◆ **Excerpt to read**

Go Back   Home Recording Forum > Recording Engineers / Producers > Solve Technical Issues

Solve Technical Issues Having technical problems with your home recording gear? Ths is the forum for you.

Reply
 
LinkBack Thread Tools Display Modes
  #1 (permalink)  
Old 03-22-2008, 12:21 AM
New Member
 
Join Date: Mar 2008
Posts: 1
Rep Power: 0
thirteeninvitations is on a distinguished road
Question Newbie In Desperate Need of Help

I have been trying to get a good drum sound for a few weeks now, but it only seems to be getting worse... So any help I can get would be very much appreciated.

My setup so far:

Interface with up to 16 tracks going into computer. (no latency issues)
Mic for each of 5 toms + snare
Mic inside kick, and Mic just infront of kick (catches a punchy sound)
4 condenser mics above the cymbals

I have tried moving the condenser mics close, further away, and sometimes I will put one close to the snare and ride. Then I will hit record and play some beats. After that I pan everything (or already had it pre-panned).

Then I will try to get the volumes right, and use the software to process the drums. So far I used some gates on about everything, but only have decent results on the snare, kick and a little on the toms. When I use gates I can then use replacement on those tracks, but preferably don't like doing this. It makes the recording sound better, but there must be a way to make it sound good without doing this.

The overheads/condensers catch the entire kit, so it seems almost impossible to gate them, because the cymbals don't jump out enough, in fact, the snare usually is the loudest signal coming through them. I was hoping to find a way to isolate the cymbals. The closest I got to this was when setting the mics very close to the hi-hat, or ride, and opening up a EQ filter and dropping all the low frequencies, and then using a gate on it. Once more, the snare is usually still cutting through to hard (so does kick and toms at times).

Anyhow.. I was thinking about switching back to recording with the electric kit, because it sounds a lot cleaner with, well, about zero work being done. I could see the recordings I'm making now being good if, perhaps I were playing pop music and the drumkit only used a snare, kick, hihat, ride, and one cymbal, but that would only be because the snare and kick tracks would be replaced, so that would leave just 3 cymbal sources being real. (Also a lot of pop drums don't have that much going on.. what I'm doing has a lot of different drum pieces being hit, and it just sounds too cluttered).

◆ **Material supplied**
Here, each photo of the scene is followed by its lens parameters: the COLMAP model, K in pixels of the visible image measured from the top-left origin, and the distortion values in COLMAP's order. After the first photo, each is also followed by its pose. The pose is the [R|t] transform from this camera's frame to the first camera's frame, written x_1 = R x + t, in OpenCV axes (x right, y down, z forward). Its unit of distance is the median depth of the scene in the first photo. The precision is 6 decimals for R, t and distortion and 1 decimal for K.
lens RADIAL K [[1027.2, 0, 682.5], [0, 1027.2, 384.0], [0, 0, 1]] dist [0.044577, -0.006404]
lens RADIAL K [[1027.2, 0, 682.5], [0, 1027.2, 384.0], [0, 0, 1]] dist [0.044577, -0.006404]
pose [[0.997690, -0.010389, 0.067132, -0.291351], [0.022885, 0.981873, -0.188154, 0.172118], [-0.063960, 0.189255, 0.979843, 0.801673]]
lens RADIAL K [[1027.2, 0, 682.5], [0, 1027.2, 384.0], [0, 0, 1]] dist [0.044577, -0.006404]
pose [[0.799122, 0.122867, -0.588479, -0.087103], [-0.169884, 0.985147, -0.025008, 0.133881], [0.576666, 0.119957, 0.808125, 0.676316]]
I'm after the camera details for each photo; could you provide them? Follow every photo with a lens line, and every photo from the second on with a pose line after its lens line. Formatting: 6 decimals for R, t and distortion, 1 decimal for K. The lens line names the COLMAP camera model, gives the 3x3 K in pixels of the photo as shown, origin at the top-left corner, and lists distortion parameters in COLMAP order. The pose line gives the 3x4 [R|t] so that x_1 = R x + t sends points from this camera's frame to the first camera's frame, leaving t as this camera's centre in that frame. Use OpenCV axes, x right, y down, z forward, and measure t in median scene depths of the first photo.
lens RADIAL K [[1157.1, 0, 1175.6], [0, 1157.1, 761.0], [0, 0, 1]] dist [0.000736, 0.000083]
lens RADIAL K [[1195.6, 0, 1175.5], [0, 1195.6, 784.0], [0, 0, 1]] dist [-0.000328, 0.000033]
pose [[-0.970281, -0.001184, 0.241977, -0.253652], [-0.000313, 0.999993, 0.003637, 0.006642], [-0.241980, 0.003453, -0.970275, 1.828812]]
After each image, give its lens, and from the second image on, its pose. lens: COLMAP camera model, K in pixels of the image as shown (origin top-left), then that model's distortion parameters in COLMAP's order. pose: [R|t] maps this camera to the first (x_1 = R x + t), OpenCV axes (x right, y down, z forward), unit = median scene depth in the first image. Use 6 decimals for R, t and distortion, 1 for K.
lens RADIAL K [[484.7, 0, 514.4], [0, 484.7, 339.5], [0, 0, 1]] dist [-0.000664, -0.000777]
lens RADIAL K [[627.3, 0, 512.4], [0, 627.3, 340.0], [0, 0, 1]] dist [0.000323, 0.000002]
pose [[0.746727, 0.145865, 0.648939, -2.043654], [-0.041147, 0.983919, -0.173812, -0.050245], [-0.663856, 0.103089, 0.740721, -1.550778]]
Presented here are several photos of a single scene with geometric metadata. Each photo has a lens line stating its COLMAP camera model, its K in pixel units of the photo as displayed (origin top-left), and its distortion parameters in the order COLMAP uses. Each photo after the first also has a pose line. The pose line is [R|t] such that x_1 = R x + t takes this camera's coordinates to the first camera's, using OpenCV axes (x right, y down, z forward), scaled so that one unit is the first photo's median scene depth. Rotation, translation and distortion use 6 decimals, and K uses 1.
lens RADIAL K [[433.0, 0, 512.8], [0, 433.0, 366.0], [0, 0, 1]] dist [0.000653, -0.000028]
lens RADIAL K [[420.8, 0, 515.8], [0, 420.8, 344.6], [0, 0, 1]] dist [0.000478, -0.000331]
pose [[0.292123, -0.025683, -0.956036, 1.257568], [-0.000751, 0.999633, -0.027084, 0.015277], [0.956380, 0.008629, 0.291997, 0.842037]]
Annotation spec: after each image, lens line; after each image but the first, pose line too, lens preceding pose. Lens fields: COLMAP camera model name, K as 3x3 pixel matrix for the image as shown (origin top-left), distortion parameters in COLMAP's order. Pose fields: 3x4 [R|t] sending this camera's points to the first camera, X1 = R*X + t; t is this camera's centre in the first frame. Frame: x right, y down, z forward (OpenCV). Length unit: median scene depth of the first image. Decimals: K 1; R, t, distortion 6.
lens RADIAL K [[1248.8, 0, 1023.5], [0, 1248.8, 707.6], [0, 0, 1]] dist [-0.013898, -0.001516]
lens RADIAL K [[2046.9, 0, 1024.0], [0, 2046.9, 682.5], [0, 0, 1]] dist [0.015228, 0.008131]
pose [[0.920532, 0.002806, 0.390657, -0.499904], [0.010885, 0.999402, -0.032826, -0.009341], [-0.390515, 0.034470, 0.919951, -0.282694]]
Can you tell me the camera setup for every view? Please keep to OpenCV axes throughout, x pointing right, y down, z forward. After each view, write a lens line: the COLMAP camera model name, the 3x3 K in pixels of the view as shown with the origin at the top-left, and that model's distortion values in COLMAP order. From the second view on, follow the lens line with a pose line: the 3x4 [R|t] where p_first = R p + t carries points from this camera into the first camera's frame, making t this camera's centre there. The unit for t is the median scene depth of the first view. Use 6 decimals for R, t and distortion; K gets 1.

◆ **Exercise prompt**
Continue the forum post about getting a good drum recording sound, picking up right after its final sentence.

◆ **Task output**
So what I'm asking... is there something I'm missing or need to know to get this to sound better? I can't give up.. because, well there's nothing else I like but making music, and I've been making recordings for years, nothing that spectacular, and up until this point, always with programmed drums, or electric drumkits. While the feeling and groove is better with the real kit, the quality of hits/sounds went down.. Please help if you can.

Oh yeah, I wanted to add this final thing. I think my drum recordings (can I say this?) sound like complete ass. There's gotta be a way to stop this, and clean up the recordings. It's strange because my old mixing board, which I got at a pawn shop, a Yamaha ProMix-1, made in 1993, going into the computer through the microphone jack recorded onto 1 track.. sounded better than the ability to manipulate up to 16 different tracks through Firewire. Anyone ever heard this statement before? So to wrap this up.. I'm extremely frusterated, so if there's anything you can do to help me, please do. (and yes I have been reading a lot of the other messages/blogs on here and testing out what has been said, so i am trying, and doing tons of experimenting).

Thanks
13

Last edited by thirteeninvitations; 03-22-2008 at 12:31 AM.
Reply With Quote
  #2 (permalink)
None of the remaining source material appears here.